### TEXTE EXTRAIT

------------------------------

Entretien avec Jacky Duguépéroux, double vainqueur de la coupe de la Ligue avec le Racing
Jacky Duguépéroux, tout sourire avec le président Gindorf, lors du sacre de 2005.
Jacky Duguépéroux a remporté deux coupes de la Ligue sur le banc du Racing, en 1997 et en 2005. Le plus titré des entraîneurs strasbourgeois ouvre la boîte à souvenirs.
« C’est toujours une grande fierté de gagner un trophée ». Jacky Duguépéroux, 71 ans, arbore un grand sourire au moment d’évoquer les deux victoires du Racing en coupe de la Ligue.
Pourtant, le natif de Saint-Malo n’est pas des plus bavards. Ni du genre à étaler ses sentiments sur la place publique. Mais à quelques jours de la troisième finale dans la compétition pour le Racing, les souvenirs de 1997 et 2005 remontent forcément à la surface.
« Les titres, personne ne peut te les enlever »À commencer par les plus anciens, liés à cette finale face à Bordeaux. « En 1997, notre parcours a été facilité, parce qu’on a reçu à chaque tour à la Meinau et on a à chaque fois gagné sur des scores assez nets », se remémore le coach.

------------------------------

Entrées sauvegardées:

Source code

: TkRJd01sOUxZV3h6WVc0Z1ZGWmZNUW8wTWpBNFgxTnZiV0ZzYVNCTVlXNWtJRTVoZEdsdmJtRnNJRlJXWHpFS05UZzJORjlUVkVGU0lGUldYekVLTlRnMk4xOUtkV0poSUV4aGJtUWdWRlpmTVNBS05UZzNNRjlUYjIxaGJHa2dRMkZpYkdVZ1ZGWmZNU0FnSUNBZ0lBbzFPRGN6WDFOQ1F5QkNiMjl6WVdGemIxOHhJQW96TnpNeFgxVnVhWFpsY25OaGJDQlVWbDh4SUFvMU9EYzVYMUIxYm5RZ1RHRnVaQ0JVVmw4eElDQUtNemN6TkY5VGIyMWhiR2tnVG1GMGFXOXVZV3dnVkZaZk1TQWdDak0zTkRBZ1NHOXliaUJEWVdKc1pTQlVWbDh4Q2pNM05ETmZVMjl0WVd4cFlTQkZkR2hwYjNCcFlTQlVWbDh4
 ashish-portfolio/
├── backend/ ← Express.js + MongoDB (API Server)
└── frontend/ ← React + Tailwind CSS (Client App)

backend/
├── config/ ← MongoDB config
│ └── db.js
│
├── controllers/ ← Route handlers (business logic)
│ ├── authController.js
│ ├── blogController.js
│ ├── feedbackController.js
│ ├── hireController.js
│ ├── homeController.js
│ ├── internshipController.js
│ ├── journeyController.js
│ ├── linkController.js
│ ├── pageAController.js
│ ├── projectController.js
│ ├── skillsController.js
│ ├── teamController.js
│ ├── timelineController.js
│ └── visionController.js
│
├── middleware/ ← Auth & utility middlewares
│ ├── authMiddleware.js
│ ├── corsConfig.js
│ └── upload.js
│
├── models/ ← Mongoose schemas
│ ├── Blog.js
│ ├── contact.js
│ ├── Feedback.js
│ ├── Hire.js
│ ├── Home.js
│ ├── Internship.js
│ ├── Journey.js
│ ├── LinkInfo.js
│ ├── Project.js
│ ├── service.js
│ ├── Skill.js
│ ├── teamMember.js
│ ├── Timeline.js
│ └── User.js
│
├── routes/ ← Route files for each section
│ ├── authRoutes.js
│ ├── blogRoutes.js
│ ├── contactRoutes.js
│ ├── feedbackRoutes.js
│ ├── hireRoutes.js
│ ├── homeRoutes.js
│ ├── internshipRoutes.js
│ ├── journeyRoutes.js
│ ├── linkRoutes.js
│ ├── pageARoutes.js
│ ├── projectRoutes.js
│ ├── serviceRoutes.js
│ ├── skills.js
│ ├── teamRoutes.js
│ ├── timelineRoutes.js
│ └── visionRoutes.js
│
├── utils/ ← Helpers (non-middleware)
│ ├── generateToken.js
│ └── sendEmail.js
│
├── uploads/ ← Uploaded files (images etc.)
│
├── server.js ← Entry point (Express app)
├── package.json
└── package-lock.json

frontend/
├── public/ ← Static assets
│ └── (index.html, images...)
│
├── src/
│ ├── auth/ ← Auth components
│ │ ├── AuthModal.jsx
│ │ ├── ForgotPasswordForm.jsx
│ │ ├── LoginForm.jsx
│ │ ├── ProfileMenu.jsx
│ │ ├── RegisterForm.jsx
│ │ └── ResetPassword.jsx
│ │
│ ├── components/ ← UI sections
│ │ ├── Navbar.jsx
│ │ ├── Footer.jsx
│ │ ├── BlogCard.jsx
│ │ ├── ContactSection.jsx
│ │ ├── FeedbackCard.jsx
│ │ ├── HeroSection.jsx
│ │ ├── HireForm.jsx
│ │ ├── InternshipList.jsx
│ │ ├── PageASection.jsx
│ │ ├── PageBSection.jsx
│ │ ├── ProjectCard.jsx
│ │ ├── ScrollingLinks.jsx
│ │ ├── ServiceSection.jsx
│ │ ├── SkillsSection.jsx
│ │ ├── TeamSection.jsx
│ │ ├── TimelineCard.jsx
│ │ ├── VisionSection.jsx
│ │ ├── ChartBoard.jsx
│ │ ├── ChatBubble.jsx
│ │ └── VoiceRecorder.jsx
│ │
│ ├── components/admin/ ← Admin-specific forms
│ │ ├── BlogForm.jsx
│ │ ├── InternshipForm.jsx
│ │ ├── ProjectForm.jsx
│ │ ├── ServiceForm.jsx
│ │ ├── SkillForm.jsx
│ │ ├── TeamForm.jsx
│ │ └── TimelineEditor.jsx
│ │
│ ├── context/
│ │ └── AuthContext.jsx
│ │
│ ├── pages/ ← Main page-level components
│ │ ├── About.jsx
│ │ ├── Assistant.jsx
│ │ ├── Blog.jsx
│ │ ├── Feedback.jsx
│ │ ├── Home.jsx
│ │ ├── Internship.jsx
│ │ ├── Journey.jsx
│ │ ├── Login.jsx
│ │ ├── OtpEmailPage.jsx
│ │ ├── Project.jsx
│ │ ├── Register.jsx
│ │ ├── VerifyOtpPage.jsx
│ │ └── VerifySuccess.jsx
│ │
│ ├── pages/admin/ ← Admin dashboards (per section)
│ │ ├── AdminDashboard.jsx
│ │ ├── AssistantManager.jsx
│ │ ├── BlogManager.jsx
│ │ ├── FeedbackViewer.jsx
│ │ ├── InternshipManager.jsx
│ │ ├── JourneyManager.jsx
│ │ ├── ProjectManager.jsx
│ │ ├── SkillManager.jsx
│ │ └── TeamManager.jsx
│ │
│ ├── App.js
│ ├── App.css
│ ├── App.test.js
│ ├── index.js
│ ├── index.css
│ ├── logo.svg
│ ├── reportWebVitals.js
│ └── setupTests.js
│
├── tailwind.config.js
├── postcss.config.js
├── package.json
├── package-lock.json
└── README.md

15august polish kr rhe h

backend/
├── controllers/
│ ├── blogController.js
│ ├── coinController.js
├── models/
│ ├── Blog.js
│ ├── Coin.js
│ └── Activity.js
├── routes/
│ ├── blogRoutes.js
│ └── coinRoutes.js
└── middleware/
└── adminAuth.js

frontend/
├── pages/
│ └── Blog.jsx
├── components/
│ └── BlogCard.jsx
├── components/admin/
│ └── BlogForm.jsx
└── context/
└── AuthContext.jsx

------------------------------

### PROBLÈMES À RÉSOUDRE
1. En quelles années Jacky Duguépéroux a-t-il remporté la coupe de la Ligue avec le Racing, selon l'entretien ?
2. Dans l'entretien, recopiez le passage de « Entretien avec Jacky » à « boîte à souvenirs. » en remplaçant « Racing » par « club alsacien ».
Fondez-vous uniquement sur l'entretien, sans recourir à la liste.

### RÉSULTATS DES EXERCICES
1. En 1997 et en 2005.

2.
Entretien avec Jacky Duguépéroux, double vainqueur de la coupe de la Ligue avec le club alsacien
Jacky Duguépéroux, tout sourire avec le président Gindorf, lors du sacre de 2005.
Jacky Duguépéroux a remporté deux coupes de la Ligue sur le banc du club alsacien, en 1997 et en 2005. Le plus titré des entraîneurs strasbourgeois ouvre la boîte à souvenirs.